# Activity:
Turn the part of the data that opens with the line containing "## External entity restrictions relaxed" and closes with the line containing "## Example of needed rule violation" into a Markdown table with the columns Row and Line. Give each non-blank line its own row, numbered in order, and leave out blank lines.

::::::

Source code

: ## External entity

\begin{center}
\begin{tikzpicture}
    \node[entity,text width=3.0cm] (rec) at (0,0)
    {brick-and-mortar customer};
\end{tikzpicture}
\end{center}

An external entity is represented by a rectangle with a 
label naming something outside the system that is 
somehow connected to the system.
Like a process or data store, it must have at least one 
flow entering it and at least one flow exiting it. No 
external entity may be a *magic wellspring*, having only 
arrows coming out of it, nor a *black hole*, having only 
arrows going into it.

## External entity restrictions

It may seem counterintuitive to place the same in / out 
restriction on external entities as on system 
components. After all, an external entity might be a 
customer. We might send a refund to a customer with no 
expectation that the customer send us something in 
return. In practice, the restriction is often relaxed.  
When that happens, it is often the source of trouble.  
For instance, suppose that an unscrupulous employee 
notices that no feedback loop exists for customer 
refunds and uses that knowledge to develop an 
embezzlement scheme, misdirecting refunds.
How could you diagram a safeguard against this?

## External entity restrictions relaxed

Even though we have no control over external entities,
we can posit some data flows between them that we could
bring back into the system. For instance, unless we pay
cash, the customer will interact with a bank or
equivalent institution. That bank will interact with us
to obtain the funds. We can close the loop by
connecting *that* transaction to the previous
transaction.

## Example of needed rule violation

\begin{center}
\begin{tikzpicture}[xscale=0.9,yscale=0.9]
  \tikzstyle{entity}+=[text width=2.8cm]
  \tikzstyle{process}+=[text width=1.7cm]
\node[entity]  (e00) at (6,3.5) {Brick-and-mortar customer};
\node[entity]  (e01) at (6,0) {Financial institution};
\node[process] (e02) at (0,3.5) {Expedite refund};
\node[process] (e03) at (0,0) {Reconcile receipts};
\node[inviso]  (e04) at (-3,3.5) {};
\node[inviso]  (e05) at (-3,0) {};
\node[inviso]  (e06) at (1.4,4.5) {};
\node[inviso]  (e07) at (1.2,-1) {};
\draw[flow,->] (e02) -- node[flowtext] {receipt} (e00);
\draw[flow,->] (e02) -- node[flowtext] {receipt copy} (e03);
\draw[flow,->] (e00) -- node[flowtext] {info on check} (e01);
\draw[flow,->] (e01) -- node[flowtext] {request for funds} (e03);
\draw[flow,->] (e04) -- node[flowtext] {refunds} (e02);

::::::

# Expected answer:
| Row | Line |
|---|---|
| 1 | ## External entity restrictions relaxed |
| 2 | Even though we have no control over external entities, |
| 3 | we can posit some data flows between them that we could |
| 4 | bring back into the system. For instance, unless we pay |
| 5 | cash, the customer will interact with a bank or |
| 6 | equivalent institution. That bank will interact with us |
| 7 | to obtain the funds. We can close the loop by |
| 8 | connecting *that* transaction to the previous |
| 9 | transaction. |
| 10 | ## Example of needed rule violation |